#### STUDY MATERIAL:
━━━━━━━━
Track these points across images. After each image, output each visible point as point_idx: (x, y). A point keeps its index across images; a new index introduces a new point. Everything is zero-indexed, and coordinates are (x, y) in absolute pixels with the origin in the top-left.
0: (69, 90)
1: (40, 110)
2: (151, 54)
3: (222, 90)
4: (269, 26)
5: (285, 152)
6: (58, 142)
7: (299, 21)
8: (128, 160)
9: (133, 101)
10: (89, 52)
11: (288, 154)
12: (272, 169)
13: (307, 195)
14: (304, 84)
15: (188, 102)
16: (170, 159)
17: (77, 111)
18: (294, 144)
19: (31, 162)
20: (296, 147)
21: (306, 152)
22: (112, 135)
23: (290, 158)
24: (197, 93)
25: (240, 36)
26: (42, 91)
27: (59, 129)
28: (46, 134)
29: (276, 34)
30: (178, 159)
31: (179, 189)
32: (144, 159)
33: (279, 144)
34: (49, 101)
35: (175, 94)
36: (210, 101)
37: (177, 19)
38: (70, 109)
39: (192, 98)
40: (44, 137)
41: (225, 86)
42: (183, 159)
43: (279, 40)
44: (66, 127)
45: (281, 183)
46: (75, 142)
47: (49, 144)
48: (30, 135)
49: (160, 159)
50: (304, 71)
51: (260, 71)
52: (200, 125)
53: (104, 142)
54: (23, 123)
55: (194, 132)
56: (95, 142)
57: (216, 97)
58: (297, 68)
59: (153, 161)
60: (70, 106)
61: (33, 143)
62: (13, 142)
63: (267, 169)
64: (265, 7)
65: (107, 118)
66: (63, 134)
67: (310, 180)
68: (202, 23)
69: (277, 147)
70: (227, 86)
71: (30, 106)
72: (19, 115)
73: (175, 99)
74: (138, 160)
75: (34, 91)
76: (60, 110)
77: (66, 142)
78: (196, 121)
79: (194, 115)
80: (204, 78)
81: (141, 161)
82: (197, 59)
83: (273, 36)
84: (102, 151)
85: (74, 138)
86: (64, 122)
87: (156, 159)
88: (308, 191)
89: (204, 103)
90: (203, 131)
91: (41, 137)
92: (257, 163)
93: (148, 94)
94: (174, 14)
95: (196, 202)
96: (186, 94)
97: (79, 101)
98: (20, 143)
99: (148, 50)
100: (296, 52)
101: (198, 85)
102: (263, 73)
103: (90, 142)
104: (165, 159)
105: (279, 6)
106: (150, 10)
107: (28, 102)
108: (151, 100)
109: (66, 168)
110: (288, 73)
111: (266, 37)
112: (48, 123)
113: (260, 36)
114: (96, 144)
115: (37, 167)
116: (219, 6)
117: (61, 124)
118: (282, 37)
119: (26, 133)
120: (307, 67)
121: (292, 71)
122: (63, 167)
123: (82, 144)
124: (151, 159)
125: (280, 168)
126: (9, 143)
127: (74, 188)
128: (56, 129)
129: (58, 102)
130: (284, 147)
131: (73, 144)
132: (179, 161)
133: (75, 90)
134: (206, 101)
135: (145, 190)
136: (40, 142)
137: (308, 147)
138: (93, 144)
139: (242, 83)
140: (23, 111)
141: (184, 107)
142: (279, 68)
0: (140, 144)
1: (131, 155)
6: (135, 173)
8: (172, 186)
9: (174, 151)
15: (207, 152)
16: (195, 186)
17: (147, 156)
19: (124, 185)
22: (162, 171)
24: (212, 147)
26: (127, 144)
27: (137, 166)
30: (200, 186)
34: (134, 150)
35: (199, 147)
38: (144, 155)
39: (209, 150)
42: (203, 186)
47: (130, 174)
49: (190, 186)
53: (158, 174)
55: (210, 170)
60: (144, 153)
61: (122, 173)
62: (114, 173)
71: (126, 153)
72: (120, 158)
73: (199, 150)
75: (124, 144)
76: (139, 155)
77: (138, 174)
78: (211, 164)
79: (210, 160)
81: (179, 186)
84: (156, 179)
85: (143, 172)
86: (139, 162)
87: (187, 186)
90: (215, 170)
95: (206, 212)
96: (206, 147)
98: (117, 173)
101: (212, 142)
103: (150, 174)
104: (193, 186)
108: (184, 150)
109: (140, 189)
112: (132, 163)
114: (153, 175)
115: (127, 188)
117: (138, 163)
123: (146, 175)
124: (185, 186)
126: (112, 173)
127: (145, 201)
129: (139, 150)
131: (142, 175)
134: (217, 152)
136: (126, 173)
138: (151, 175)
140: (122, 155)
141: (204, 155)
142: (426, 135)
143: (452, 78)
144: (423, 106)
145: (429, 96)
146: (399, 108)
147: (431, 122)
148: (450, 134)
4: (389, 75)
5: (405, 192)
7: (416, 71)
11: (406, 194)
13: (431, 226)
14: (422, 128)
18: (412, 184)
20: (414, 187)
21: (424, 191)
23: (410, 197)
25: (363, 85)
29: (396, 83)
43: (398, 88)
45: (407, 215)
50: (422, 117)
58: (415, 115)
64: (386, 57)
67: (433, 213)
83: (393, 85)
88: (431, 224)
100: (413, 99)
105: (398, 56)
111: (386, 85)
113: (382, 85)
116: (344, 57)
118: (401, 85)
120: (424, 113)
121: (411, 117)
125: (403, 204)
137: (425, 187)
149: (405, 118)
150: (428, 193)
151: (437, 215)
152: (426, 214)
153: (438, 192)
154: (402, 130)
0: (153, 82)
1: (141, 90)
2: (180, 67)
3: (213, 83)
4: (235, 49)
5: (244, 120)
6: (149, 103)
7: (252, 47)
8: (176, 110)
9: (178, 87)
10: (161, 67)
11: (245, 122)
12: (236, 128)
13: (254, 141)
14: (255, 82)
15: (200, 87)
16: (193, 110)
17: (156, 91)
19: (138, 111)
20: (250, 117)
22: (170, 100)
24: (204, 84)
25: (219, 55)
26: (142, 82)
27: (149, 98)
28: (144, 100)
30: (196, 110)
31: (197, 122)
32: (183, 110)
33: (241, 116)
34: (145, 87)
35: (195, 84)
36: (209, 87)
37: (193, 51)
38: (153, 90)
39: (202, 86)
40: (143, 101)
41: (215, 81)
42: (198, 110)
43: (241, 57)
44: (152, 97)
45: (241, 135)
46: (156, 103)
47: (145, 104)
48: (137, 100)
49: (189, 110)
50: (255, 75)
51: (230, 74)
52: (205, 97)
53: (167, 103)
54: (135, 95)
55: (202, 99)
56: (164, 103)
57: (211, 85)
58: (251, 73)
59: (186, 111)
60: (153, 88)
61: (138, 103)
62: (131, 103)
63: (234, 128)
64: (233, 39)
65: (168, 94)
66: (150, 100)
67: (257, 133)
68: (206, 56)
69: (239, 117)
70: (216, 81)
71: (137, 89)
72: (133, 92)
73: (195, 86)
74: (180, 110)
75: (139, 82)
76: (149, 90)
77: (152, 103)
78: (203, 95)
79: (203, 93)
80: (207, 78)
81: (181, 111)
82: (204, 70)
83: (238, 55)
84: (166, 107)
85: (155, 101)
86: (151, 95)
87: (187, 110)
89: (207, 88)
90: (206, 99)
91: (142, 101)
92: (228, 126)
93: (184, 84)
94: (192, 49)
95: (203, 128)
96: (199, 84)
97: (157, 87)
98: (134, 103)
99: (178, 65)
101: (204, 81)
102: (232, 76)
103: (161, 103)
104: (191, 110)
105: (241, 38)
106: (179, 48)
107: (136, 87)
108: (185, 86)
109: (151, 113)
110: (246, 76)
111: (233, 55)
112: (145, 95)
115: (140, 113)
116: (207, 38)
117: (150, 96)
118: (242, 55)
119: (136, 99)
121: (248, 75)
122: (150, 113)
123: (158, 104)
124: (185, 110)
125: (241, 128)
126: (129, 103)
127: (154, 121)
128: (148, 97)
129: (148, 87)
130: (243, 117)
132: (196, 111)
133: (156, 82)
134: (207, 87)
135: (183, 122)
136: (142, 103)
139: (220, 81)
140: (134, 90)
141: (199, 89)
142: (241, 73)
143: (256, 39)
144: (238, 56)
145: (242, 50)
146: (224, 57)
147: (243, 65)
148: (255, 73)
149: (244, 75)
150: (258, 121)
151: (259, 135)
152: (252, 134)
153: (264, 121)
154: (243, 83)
━━━━━━━━
#### HOW TO COMPLETE THIS TASK:
Write out the entries word for word, from the line containing "149: (405, 118)" through the line containing "27: (149, 98)".

#### EXPECTED ANSWER:
149: (405, 118)
150: (428, 193)
151: (437, 215)
152: (426, 214)
153: (438, 192)
154: (402, 130)
0: (153, 82)
1: (141, 90)
2: (180, 67)
3: (213, 83)
4: (235, 49)
5: (244, 120)
6: (149, 103)
7: (252, 47)
8: (176, 110)
9: (178, 87)
10: (161, 67)
11: (245, 122)
12: (236, 128)
13: (254, 141)
14: (255, 82)
15: (200, 87)
16: (193, 110)
17: (156, 91)
19: (138, 111)
20: (250, 117)
22: (170, 100)
24: (204, 84)
25: (219, 55)
26: (142, 82)
27: (149, 98)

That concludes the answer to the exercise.